## Page text
You have been with us all along on this journey with Caleb so you need not think of it as Caleb's alone - this belongs to all of us. We wish you well and are sending thoughts of healing your way. Please let us know.
In so many ways, and in most ways it is good to be home. Now the work of the family begins - we are inching Caleb back to life with little pushes and prayers that he will heal well enough to live a fullfilling life, independent of us as much as can be possible. It is a frightning path. At some points we are convinced that he can get there, at others we are worried sick. What do we do with the memories that glare back at us and carve the lines around my eyes deeper and deeper? Night time is the hardest when I sit alone next to his bed. While sleeping he looks ever the same ole Caleb, then he wakes to say that he is in pain and I fall apart inside- that gut wrenching pain that cries out to the heavens- let this not be! I also worry that the boys will forever be watching over him and will not live their lives - they are so young and deserve so much goodness.

## Collection entries
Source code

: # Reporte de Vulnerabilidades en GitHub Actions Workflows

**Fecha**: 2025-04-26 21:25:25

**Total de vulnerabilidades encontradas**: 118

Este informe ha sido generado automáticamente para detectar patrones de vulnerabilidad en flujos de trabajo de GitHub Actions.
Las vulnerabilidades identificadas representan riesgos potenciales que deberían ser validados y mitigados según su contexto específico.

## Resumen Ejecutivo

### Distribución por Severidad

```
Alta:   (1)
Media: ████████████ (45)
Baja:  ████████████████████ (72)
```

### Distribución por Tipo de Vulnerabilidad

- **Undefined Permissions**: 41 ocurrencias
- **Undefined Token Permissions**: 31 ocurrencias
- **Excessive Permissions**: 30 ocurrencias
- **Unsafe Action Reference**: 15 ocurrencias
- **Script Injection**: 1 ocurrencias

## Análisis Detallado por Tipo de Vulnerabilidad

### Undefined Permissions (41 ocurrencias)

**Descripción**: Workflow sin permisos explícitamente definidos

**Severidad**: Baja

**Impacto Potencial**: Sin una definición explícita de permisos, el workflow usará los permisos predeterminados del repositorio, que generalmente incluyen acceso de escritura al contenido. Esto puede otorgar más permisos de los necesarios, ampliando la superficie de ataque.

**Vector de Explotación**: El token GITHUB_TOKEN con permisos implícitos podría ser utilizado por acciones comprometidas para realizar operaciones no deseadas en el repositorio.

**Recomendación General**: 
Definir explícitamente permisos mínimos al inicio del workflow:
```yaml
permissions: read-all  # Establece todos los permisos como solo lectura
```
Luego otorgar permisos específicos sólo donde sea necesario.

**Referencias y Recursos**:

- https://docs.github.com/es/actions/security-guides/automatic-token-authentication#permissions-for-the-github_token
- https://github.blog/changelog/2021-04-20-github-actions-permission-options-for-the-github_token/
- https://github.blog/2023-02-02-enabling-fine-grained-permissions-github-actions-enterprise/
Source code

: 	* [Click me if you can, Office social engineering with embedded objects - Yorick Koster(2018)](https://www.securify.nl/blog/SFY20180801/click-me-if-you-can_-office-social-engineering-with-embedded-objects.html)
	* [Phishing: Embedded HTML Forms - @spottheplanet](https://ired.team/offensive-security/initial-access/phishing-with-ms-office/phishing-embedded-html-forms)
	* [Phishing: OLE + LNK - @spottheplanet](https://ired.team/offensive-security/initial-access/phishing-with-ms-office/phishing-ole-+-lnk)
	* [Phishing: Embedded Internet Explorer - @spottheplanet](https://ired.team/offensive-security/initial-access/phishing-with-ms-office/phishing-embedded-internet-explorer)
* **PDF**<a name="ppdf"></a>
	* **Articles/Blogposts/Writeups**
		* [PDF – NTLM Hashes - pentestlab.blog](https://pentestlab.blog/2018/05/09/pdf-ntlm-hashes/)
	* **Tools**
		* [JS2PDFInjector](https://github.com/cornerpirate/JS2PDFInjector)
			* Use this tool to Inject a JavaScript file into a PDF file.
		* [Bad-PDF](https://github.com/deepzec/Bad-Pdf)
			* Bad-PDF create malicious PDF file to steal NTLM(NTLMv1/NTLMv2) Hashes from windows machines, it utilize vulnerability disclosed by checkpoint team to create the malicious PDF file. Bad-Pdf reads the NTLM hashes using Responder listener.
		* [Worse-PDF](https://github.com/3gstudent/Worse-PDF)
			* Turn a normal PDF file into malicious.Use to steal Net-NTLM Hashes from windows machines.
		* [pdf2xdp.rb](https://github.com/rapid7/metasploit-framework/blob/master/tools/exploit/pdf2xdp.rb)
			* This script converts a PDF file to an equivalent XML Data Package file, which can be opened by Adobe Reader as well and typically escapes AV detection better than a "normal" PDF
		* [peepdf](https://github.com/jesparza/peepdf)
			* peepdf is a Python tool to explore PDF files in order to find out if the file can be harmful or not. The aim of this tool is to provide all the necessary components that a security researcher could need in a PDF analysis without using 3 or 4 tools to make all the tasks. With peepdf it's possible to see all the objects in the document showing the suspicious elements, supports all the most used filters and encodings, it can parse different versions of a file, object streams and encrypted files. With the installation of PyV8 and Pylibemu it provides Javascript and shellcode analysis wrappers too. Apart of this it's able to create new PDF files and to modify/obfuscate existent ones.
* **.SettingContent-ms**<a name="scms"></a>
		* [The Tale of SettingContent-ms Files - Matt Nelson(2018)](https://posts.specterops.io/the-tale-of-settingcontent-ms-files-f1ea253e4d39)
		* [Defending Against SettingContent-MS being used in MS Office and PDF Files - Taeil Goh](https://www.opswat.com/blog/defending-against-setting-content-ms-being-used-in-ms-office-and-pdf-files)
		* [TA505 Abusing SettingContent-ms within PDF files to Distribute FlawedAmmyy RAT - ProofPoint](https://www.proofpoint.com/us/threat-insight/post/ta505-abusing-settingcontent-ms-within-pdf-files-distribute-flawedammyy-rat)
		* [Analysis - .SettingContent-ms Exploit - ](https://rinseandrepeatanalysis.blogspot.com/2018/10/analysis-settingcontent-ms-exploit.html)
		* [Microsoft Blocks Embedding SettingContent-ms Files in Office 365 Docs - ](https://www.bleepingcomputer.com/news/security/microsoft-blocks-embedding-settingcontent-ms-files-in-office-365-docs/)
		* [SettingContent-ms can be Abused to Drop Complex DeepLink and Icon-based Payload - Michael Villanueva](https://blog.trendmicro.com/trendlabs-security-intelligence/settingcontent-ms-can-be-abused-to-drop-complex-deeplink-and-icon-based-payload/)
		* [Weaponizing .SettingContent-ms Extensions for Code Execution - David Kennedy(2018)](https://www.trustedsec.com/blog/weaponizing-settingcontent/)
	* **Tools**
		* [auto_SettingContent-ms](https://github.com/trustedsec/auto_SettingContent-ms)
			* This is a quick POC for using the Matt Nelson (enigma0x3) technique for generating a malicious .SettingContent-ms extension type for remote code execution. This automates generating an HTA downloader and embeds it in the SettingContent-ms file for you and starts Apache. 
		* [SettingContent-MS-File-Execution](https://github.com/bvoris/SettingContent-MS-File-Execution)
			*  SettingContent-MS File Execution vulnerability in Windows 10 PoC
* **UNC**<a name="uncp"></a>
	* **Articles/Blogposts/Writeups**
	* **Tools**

## Questions
**A.** Answer these questions from the post about Caleb:
(i) What does the writer say they are sending to the reader?
(ii) What time does the writer call the hardest?
(iii) Whom does the writer worry will forever be watching over Caleb?
**B.** Summarize the post about Caleb in two sentences.
**C.** Write a continuation of the post about Caleb, picking up after its last sentence.
The items have no part in this.

## Results by task
**A.**
(i) Thoughts of healing.
(ii) Night time, when the writer sits alone next to Caleb's bed.
(iii) The boys.

**B.** Now that they are home, the family has begun inching Caleb back to life, hoping he will heal well enough to live as independently as possible. The path is frightening, night time beside his bed is the hardest, and the writer also worries that the boys will forever watch over him instead of living their own lives.

**C.**
Here is where we are- Caleb has a rigid schedule with time for visitors on weekends. He starts outpatient therapy this week. He is strong physically but suffers from dilusions and headaches almost daily. He has short term memory loss, but smiles at familiar faces and has the demeanor of an angel.
We are adjusting the very best that we can. Kai and Max are right there with him and are strong. I am staying positive for the most part and will wear this journey with Caleb until we are as worn in and comfortable as the soles of my walking shoes....
A poem from Max - given to me on mother's day when he was in kindergarten...
She has long yellow hair.
She has a peach color face.
She puts make up on her eyes and lips.
She likes to drink coffee.
She likes to be outside. She helps plants grow.She plays with me alot.
I love everything about her. I hug and kiss her when she is sad. I love her alot. Max
I am in good hands don't you think?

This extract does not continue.